Instructions to follow -
Every line in the following data that has "pluie" counts toward the total; state that total alone.

Provided information -
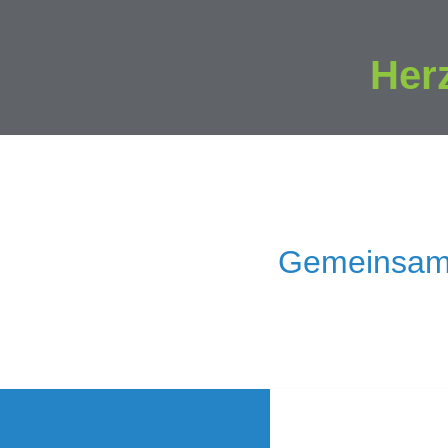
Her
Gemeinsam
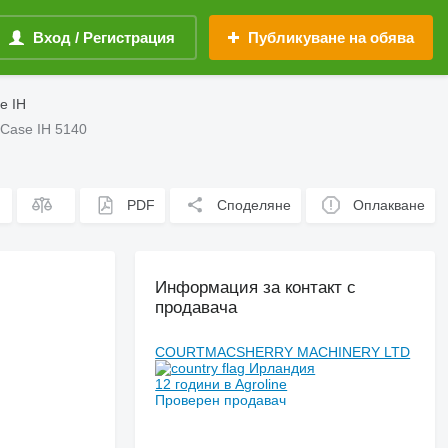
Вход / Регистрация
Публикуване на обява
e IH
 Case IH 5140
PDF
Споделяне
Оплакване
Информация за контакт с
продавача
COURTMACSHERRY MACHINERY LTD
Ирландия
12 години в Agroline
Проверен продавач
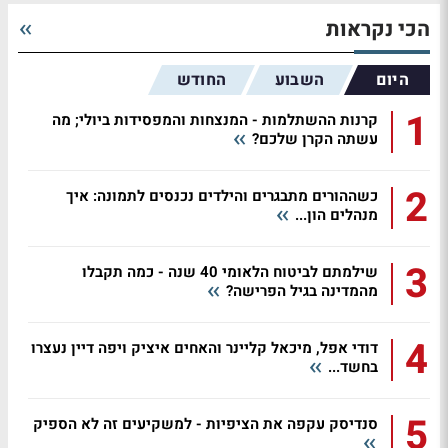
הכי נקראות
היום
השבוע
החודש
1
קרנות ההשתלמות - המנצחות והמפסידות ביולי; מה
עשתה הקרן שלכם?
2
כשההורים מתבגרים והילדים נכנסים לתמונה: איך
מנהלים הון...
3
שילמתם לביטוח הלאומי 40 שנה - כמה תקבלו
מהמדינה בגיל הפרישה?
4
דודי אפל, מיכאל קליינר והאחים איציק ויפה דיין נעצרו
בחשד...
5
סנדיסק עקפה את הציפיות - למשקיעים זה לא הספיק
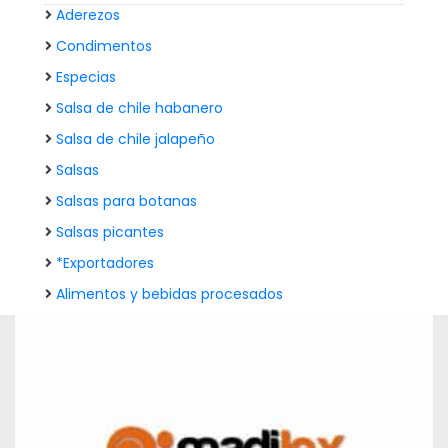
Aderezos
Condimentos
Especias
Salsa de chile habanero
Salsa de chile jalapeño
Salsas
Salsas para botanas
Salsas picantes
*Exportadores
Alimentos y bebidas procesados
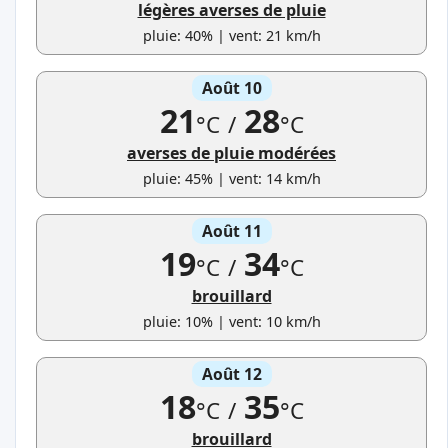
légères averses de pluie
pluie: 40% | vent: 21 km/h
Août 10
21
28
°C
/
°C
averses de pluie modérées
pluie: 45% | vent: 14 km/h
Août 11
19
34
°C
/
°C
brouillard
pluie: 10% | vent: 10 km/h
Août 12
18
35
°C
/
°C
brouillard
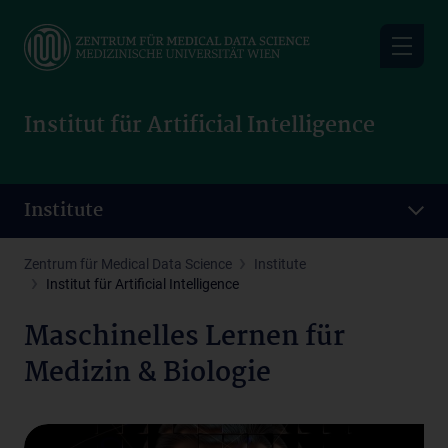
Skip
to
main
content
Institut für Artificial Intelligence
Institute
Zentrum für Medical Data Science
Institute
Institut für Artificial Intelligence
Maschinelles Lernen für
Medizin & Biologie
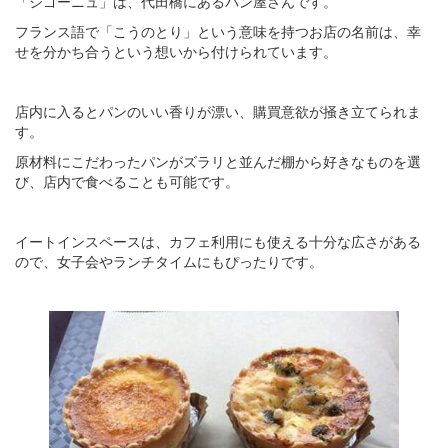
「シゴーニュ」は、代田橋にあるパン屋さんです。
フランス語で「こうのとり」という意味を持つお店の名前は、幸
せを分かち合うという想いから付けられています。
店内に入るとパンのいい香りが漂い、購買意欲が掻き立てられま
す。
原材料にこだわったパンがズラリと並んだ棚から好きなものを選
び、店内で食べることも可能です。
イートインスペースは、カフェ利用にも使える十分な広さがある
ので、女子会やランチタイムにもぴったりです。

Result of the exercise -
5